Conduct a statistical test to determine whether the experimental homepage was more effective than that of the control group.

In [23]:
import numpy as np
import statsmodels.api as sm

In [24]:
zscore, pval = sm.stats.proportions_ztest([ccn, ecn], [cvn, evn], alternative='smaller')
print(pval)

0.004415037788297902


In [25]:
# we can reject the null hypothesis that control and experiment had the same effectiveness

## Verifying Results

One sensible formulation of the data to answer the hypothesis test above would be to create a binary variable representing each individual in the experiment and control group. This binary variable would represent whether or not that individual clicked on the homepage; 1 for they did and 0 if they did not. 

The variance for the number of successes in a sample of a binomial variable with n observations is given by:

## $n\bullet p (1-p)$

Given this, perform 3 steps to verify the results of your statistical test:
1. Calculate the expected number of clicks for the experiment group, if it had the same click-through rate as that of the control group. 
2. Calculate the number of standard deviations that the actual number of clicks was from this estimate. 
3. Finally, calculate a p-value using the normal distribution based on this z-score.

### Step 1:
Calculate the expected number of clicks for the experiment group, if it had the same click-through rate as that of the control group. 

In [29]:
control_click_rate = p_c # the click rate was already calculated above

expected_exp_clicks = control_click_rate * evn # evn is the number of members of the experiment group
expected_exp_clicks

838.0168067226891

### Step 2:
Calculate the number of standard deviations that the actual number of clicks was from this estimate.

In [38]:
actual_exp_clicks = ecn
diff_in_clicks = actual_exp_clicks - expected_exp_clicks
print(f'the difference in clicks was {diff_in_clicks}')
var_control = evn * control_click_rate * (1 - control_click_rate)
sd = np.sqrt(var_control)
print(f'the control sd is {sd}')
sd_away = diff_in_clicks / sd
print(f'number of sd away is {sd_away}')


the difference in clicks was 89.98319327731087
the control sd is 24.568547907005815
number of sd away is 3.6625360854823588


### Step 3: 
Finally, calculate a p-value using the normal distribution based on this z-score.

In [34]:
import scipy.stats as stats

In [39]:
p_value = stats.norm.sf(sd_away)
p_value

0.00012486528006951198

### Analysis:

Does this result roughly match that of the previous statistical test?

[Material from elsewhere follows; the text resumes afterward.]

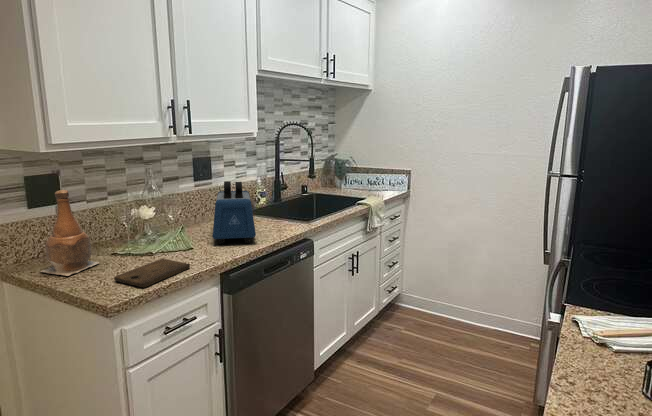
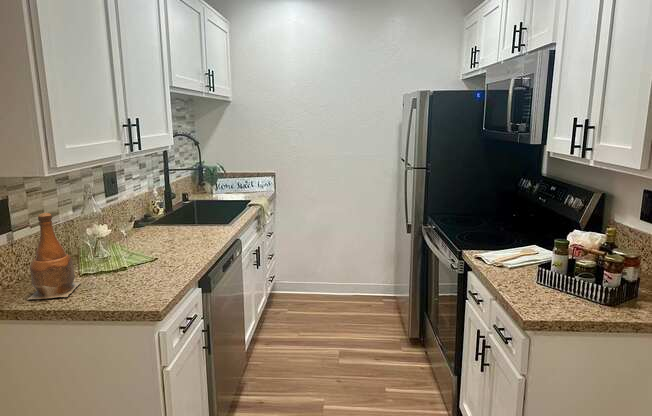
toaster: present [213,181,256,244] -> none [147,192,206,251]
cutting board: present [114,259,190,287] -> none [122,268,177,291]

> Comment: **Your analysis here**

In [40]:
print(f'The diff in p_values is {pval - p_value}')

The diff in p_values is 0.00429017250822839


In [41]:
# the diff in p_values is considerable, but both would reject the Null Hypothesis

## Summary

In this lab, you continued to get more practice designing and conducting AB tests. This required additional work preprocessing and formulating the initial problem in a suitable manner. Additionally, you also saw how to verify results, strengthening your knowledge of binomial variables, and reviewing initial statistical concepts of the central limit theorem, standard deviation, z-scores, and their accompanying p-values.